Report: Fishing gear a primary ocean polluter


Sea Shepherd

Abandoned fishing nets are just left to pollute the ocean

A new report from Greenpeace, an environmental organization, shows that dumped and abandoned fishing gear is now the leading cause of plastic pollution in the ocean. This should cause come concern for Florida because saltwater fishing alone generates more than $3.2 million a year for the state’s economy.

“Every day many lures, hooks, weights and fishing line are added to the pollution of the water,” saltwater angler  Nic Coster (9) said. “If companies can make the same products that they have now, but made out of biodegradable materials that last around a year, it will help decrease the pollution.”

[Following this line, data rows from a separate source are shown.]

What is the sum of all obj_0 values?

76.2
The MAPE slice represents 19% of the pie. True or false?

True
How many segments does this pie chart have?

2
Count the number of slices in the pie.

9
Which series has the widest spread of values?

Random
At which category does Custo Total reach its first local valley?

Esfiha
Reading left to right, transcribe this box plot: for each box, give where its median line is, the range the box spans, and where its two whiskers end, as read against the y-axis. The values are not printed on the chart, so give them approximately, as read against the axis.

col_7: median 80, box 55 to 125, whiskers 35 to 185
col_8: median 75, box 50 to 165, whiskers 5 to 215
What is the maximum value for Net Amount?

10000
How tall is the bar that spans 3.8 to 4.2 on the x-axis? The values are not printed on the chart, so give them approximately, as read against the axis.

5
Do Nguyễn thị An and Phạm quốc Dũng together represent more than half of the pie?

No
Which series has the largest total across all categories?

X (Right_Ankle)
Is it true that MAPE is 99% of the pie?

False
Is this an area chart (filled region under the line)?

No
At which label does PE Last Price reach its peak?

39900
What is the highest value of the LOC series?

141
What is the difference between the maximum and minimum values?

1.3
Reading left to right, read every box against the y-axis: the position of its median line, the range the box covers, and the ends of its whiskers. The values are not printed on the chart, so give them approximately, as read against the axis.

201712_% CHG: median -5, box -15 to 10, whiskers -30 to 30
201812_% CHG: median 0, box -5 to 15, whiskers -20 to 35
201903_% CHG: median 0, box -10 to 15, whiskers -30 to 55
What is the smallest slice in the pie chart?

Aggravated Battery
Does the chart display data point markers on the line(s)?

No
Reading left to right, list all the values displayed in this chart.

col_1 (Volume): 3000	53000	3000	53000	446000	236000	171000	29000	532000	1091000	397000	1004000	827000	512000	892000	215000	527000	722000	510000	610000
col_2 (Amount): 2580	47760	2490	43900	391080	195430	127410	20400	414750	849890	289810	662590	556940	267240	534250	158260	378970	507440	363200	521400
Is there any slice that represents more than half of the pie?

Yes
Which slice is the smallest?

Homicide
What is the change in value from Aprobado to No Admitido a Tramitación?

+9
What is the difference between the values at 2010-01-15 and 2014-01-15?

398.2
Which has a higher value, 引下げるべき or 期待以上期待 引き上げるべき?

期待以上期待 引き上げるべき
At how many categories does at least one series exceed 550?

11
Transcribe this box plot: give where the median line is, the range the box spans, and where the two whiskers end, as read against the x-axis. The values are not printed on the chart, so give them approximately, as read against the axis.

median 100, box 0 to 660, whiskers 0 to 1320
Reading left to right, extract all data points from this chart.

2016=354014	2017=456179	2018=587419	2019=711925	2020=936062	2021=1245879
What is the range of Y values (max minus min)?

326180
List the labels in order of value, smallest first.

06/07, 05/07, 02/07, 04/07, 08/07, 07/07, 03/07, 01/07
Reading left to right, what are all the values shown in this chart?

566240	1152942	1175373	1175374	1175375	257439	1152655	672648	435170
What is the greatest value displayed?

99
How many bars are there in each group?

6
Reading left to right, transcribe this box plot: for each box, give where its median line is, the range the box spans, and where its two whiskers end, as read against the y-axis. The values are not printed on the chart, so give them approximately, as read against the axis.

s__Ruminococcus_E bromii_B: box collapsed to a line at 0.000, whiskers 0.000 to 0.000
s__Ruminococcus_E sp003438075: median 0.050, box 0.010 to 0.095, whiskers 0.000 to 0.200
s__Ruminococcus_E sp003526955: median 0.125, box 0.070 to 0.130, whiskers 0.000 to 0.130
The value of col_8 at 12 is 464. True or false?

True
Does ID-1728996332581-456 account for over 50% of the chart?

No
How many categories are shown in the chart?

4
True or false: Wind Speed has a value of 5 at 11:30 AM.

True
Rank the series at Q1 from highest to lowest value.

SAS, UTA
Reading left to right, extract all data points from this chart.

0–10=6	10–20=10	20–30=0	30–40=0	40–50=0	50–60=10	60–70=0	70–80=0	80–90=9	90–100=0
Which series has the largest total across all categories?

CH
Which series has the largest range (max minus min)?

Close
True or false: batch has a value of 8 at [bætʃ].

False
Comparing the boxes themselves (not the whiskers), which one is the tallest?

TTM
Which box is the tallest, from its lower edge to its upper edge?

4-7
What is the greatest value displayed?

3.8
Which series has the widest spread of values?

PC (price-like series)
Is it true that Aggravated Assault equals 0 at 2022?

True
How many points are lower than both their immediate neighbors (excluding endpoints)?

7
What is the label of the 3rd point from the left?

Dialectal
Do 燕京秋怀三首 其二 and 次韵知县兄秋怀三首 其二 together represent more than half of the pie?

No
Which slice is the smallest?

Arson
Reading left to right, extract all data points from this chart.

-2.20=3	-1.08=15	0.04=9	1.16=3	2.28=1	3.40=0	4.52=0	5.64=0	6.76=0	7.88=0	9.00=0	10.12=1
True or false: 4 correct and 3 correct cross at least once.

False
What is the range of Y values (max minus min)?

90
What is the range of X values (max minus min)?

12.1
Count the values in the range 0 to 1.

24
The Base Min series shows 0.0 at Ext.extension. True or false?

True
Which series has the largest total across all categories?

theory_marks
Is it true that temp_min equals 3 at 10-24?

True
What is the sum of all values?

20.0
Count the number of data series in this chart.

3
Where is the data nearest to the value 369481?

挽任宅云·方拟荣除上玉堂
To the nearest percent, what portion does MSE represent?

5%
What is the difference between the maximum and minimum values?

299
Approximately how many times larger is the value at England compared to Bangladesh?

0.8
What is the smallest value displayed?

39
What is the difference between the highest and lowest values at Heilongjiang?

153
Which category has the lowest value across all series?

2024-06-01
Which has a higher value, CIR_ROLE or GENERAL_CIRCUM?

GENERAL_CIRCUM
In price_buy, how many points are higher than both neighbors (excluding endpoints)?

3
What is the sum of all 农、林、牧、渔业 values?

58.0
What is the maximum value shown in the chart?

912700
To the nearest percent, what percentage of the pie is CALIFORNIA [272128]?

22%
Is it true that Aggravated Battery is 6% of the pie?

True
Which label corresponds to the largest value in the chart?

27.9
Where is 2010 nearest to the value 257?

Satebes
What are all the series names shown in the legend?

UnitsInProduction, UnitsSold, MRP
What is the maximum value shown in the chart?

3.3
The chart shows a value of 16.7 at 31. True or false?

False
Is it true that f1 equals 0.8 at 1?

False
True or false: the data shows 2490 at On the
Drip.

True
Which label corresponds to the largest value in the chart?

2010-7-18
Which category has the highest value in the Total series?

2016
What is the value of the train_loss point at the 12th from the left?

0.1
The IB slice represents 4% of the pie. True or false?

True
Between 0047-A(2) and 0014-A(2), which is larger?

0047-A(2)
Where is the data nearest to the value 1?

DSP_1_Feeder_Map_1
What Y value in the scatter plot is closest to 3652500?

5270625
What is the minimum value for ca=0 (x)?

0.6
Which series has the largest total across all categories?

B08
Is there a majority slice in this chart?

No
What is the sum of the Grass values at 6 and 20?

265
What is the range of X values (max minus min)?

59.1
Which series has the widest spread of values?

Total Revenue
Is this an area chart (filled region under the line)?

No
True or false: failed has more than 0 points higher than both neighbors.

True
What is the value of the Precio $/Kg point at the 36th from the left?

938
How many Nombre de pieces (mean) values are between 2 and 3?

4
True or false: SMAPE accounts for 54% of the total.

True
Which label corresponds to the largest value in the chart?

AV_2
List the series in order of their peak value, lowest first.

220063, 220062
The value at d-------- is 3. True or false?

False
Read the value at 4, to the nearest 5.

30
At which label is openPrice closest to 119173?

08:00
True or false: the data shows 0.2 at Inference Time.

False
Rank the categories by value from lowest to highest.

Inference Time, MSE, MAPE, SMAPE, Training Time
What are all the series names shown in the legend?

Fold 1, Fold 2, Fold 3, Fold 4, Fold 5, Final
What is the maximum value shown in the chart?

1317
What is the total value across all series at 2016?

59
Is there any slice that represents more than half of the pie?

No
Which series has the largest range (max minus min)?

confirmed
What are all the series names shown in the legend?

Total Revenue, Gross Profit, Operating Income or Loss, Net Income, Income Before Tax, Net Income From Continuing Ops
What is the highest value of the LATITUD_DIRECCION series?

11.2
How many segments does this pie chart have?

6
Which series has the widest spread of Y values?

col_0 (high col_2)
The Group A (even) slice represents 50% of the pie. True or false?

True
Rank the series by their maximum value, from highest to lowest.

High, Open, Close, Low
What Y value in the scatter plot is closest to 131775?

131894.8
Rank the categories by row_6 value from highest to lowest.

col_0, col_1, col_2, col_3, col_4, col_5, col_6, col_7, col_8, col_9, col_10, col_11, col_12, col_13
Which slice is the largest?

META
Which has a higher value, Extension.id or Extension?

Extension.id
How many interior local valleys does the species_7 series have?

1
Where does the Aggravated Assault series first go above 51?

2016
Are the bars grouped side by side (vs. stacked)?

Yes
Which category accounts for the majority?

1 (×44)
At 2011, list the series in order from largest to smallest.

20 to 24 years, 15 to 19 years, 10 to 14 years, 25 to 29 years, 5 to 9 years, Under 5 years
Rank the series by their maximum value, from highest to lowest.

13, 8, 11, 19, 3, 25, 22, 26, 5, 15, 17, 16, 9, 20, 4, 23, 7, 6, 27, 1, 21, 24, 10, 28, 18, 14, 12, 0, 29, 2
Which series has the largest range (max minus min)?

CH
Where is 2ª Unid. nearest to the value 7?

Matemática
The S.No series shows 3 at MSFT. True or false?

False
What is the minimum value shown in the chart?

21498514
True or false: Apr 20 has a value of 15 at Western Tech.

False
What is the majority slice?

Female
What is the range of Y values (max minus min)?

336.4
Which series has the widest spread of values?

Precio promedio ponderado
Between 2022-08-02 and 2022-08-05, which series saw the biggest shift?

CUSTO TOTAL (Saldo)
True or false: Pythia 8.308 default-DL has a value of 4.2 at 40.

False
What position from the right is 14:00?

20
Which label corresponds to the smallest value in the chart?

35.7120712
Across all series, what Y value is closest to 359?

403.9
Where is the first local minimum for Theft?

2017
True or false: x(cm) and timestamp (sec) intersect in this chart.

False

Some fishing companies such as Berkley are starting to make biodegradable lures that will just dissolve after a couple days of being submerged in the water. The prices of these new lures are mostly the same as regular gear which could mean even more competition among fishing companies.

Longtime anatomy teacher Magdalena Molledo expressed concerned about the report and how it will affect the economy.

“It’s a really complex question,” Molledo said. “The people that are making the monofilament line should try to make biodegradable line and they should still be able to sell the line and it also shouldn’t be more expensive.” 

Coster said fishing-related companies aren’t adapting fast enough to suit him.

“Fishing lures have been changed multiple times from wood to plastic to rubber and even silicone,” he said. “But to help [curtail] pollution, these companies will need to change their lures. The old way need to be forgotten.”